'Tornado TV' gets students excited

It was supposed to be a nice, seasonal feature highlighting the perks of cutting down your own Christmas tree instead of purchasing a pre-cut fir from a lot. But what took Hoover High School’s film crew an entire day to produce was wiped out in seconds.

“We actually went to a place where you can chop down your own Christmas tree, did a whole day of shooting, and then somebody by accident recorded over it because [the tape] wasn’t labeled correctly,” on-air reporter Cain Buckler, 17, said.

It was just one of several learning-on-the-job experiences for a dozen Hoover students who have spent the last several months developing the high school’s television show, “Tornado TV,” set to air this weekend for the first time.
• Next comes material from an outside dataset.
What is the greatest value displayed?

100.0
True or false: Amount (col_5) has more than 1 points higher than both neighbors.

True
The inaugural episode, which will be broadcast 4 p.m. Saturday and Sunday on the Glendale education channel, Channel 15, will include an interview with NBA great Jerry Chambers, as well as features on the dangers of texting while driving, school spirit, and the recent drama production. It can also be viewed on the “Tornado TV” YouTube channel at www.youtube.com/thetornadotimes.
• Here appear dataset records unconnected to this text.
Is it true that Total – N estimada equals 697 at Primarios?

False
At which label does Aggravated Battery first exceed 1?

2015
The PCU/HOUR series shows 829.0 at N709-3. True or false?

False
“Tornado TV,” set in motion in the fall with the support of Principal Jennifer Earl, is being produced as part of a class under the umbrella of the school’s journalism program, which already publishes a monthly student newspaper, the “Tornado Times.”

The magazine-style show is entirely student-driven, said teacher Brian Crosby.

“I am sitting there and I offer suggestions, but they definitely come up with their own ideas,” Crosby said.

Crew members are responsible for generating ideas, scheduling interviews, and shooting and editing video. Much of the learning is done on the go — students share with one another what they have picked up in past multimedia classes, or turn to tutorials on YouTube.

Among the most challenging aspects of his job as videographer with “Tornado TV” was mastering how to set up and dismantle the equipment, said David Bonilla, 17.

“You have to get lots of shots so your editor will have something to work with,” David said. “You always have to be thinking about what the editor can work with.”

Editor Dahn Kim, 16, learned the basics of the film editing software Final Cut Pro in an earlier class, and then developed his skills with the help of YouTube. Dahn’s first independent projects included highlight reels of Hoover football games. Now he is responsible for all 14 minutes of the first episode of “Tornado TV.”

“It is hard to get it just right,” Dahn said. “It takes a lot of practice to get new concepts.”

The highlight of producing the show so far was the interview with Chambers, students said. Student videographer Shane Vera’s mother is friends with Chambers’ sister, and was able to make the connection. They conducted the interview at the Pan Pacific Recreation Center in Los Angeles, where the basketball star now serves as athletic director.

“The best thing is we all came with almost no experience,” Cain said of the class. “This was a new thing.”

In addition to producing a monthly show for the education channel, the broadcasting team hopes to launch a weekly video bulletin next month to be aired at Hoover High School, Crosby said.

“If nothing else, these students are so excited to come to class,” Crosby said. “For many of them, it is the highlight of their day, it is the reason they get out of bed in the morning. Schools in general should do a better job of finding classes like this.”